There will be a scheduled downtime of the LiMa-cluster at RRZE on starting Monday, August 1st at 08:30.
Reason is an update of the operating system from CentOS 6 to CentOS 7, as on Emmy two weeks ago. As usual, jobs that would collide with the downtime will be postponed. However, this time we cannot guarantee that queued jobs will survive
the update. You might have to requeue your jobs after the downtime.
The LiMa frontends will NOT be available most of the time, as they will be upgraded too.

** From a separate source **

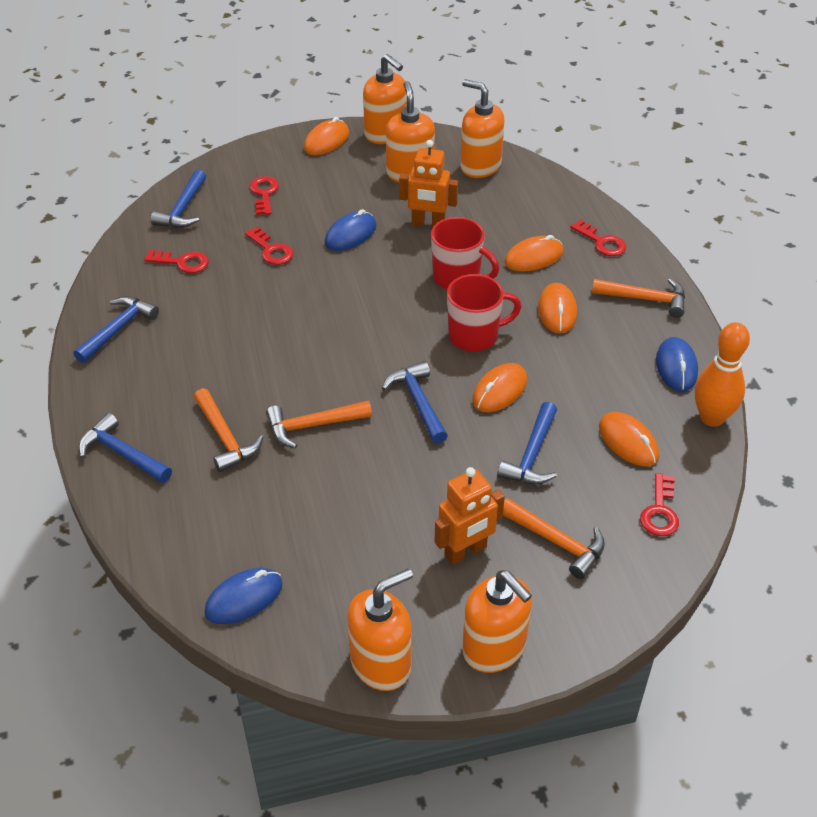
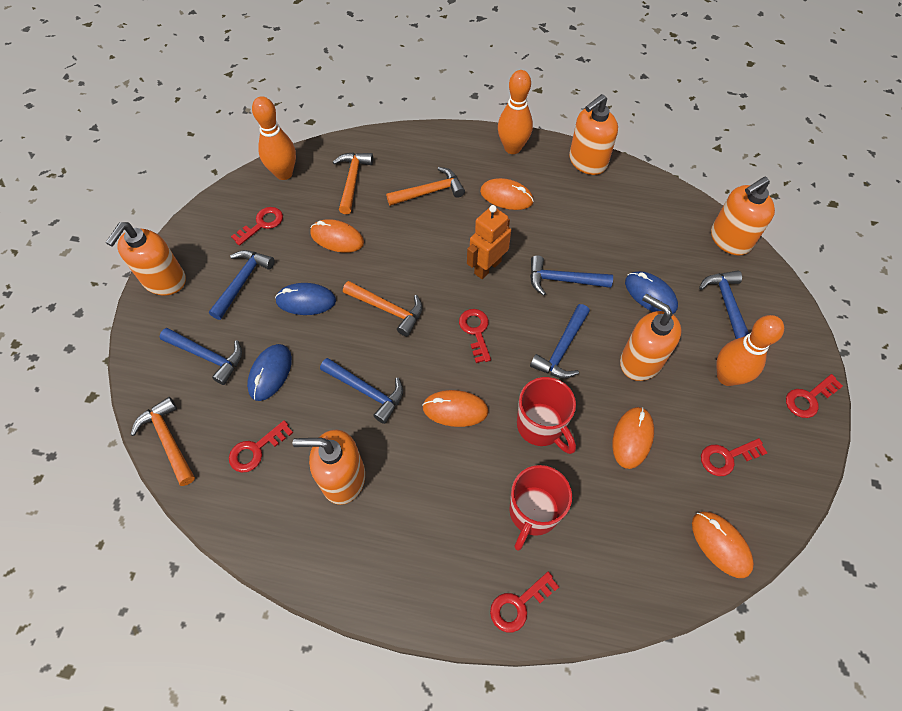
blue hammer: 5 -> 6
orange bowling pin: 1 -> 3
orange robot: 2 -> 1
red key: 5 -> 6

The upgrade will result in rather big changes in the software environment of LiMa. Make sure to check that your applications still produce correct results and don’t suddenly run at 1/10th of the speed after the upgrade. After the update, the software-environment on LiMa and Emmy will be almost identical once again – which it was not since Emmy was upgraded on July 12.
If everything goes well, we anticipate that LiMa can resume batch processing on Tuesday, August 2nd in the evening. Check the MOTD on the cluster for updates.
UPDATE 2016-08-03, noon:
We observed severe stability issues with the parallel filesystem of LiMa; some not yet identified user workload crashes the meta data servers of the parallel file system (/lxfs=$FASTTMP) making it unresponsive for many minutes and stalling the whole cluster.
- Batch processing on LiMa has now been resumed.
- However, /lxfs=$FASTTMP is not mounted – neither on the login nodes nor on the compute nodes for the time being!
- Jobs where we identified usage of /lxfs=$FASTTMP have been moved to the „big“ queue and wont start.
- A special interactive node („ltest01„) with access to /lxfs=FASTTMP has been made available to allow moving data from /lxfs=$FASTTMP; software from /apps (i.e. provided via modules) is not available on this node.
/lxfs=$FASTTMP hopefully can be made available again in the coming weeks, however, requires a major update of the software on the servers of the parallel file system.
UPDATE 2016-08-09, 17:00
LiMa is fully available again. Thanks to the generous help of NEC, the software on the servers of the parallel file system has been updated. Thus, /lxfs=$FASTTMP is available again on the login nodes and the compute nodes. Regular batch processing has been resumed and all jobs in administrative hold have been started.
Some compute nodes (in rack 7) had to be removed in preparation for the next cluster.